Task objective:
From the nitro beer passage below, list every beer or brewery that is mentioned by name.

Text block:
Looking over a display the other day at a South Shore liquor store, three employees stood with their hands on their hips. “Nitro?” one asked, looking over a trio of new beers from Samuel Adams. “You mean like Guinness?”

 

Sort of. Guinness makes arguably the best-known nitrogen-infused beer. Poured into a glass from a tap or a can, the liquid billows onto itself, forming a frothy white head atop a jet-black beverage. Drinkers rarely think about the texture of their beer. It’s simply fizzy. But nitrogen slows down the bubbles, resulting in a creamy texture. Harsh flavors like bitterness are muted.

 

You can pour any beer through a nitrogen tap, and some Boston bars save one or two taps for rotating various brews. Portable nitrogen beers are rarer, limited to English beers like Boddington’s Pub Ale and American craft one-offs like Oskar Blues Old Chub NITRO. One untechnical explanation as to why: It’s hard to get the nitrogen into that little can.

Data supplied:

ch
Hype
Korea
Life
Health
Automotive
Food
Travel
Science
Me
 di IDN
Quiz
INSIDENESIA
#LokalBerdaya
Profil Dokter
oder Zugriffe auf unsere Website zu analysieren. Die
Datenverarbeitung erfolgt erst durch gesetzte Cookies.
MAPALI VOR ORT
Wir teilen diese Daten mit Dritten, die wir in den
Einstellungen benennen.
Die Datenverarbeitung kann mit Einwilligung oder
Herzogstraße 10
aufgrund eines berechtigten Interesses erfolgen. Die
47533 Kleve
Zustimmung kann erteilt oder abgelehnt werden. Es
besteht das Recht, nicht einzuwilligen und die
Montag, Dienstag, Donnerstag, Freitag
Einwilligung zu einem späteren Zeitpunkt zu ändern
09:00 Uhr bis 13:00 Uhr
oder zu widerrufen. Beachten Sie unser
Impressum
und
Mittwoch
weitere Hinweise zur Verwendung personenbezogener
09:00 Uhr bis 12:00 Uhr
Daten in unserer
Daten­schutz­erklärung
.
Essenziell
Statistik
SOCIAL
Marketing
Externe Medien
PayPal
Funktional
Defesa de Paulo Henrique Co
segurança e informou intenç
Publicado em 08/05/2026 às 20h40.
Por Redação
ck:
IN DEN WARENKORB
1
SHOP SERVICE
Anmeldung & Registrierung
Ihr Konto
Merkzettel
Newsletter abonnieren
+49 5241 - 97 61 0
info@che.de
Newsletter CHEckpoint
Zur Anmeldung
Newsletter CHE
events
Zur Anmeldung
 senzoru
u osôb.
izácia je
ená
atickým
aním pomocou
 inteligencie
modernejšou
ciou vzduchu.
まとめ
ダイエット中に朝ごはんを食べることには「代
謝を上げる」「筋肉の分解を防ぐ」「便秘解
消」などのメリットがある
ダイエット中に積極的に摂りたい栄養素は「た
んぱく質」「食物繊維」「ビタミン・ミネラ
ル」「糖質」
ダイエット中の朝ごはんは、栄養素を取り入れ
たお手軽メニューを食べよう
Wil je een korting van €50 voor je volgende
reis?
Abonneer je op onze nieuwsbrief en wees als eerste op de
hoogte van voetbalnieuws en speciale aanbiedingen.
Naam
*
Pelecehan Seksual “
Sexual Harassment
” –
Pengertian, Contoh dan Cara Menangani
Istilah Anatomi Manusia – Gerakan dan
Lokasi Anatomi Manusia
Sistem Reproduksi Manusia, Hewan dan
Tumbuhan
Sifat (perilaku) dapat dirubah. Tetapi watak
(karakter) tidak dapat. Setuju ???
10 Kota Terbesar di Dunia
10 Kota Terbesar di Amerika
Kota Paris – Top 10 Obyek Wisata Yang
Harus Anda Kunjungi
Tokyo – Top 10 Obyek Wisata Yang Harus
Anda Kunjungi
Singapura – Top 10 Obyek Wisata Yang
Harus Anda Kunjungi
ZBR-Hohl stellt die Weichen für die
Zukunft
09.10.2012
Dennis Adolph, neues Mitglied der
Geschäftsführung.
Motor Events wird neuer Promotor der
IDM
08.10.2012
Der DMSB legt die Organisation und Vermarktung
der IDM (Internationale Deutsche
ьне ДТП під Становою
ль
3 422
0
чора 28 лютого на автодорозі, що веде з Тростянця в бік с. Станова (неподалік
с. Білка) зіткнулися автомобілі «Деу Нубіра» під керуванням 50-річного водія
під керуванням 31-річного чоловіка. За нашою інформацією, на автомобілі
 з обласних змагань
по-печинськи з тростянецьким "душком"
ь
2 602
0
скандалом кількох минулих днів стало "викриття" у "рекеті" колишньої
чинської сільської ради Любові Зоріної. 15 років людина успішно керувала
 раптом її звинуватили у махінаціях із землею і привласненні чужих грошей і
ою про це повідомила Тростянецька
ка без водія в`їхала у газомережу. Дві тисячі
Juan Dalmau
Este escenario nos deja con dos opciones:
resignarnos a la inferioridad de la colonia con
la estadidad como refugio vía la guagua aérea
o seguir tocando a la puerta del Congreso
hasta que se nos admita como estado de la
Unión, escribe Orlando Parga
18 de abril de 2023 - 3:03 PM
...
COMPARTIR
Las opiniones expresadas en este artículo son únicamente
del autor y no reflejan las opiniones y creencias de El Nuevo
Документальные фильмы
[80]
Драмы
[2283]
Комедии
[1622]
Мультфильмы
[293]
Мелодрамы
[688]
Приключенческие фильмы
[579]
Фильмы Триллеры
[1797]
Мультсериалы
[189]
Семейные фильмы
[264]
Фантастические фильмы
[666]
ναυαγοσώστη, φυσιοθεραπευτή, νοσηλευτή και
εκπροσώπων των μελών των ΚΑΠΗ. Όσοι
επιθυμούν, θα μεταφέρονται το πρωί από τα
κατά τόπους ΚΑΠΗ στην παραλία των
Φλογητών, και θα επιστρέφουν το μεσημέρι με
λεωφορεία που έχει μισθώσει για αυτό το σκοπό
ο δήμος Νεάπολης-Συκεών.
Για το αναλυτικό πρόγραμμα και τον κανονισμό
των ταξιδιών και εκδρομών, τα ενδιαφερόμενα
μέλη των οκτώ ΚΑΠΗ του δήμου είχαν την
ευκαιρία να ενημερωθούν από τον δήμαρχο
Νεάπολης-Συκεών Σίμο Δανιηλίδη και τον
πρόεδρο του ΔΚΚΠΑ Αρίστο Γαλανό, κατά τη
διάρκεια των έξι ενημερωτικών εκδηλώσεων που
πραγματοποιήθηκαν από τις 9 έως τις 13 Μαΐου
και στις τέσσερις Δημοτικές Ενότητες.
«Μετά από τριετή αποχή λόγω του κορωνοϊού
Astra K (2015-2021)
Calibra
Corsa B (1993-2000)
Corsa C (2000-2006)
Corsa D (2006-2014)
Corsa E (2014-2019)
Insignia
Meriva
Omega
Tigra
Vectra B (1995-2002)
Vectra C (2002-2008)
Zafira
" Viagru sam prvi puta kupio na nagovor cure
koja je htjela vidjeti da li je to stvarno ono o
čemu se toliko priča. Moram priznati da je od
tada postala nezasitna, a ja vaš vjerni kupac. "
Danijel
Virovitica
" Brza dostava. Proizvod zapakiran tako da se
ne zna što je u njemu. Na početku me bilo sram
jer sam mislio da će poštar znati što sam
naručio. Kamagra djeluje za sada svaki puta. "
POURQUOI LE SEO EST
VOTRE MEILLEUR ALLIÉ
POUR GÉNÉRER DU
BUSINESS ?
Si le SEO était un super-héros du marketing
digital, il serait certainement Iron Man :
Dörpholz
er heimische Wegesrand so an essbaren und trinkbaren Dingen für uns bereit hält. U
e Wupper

Answer space:
- Samuel Adams
- Guinness
- Boddington's Pub Ale
- Oskar Blues Old Chub NITRO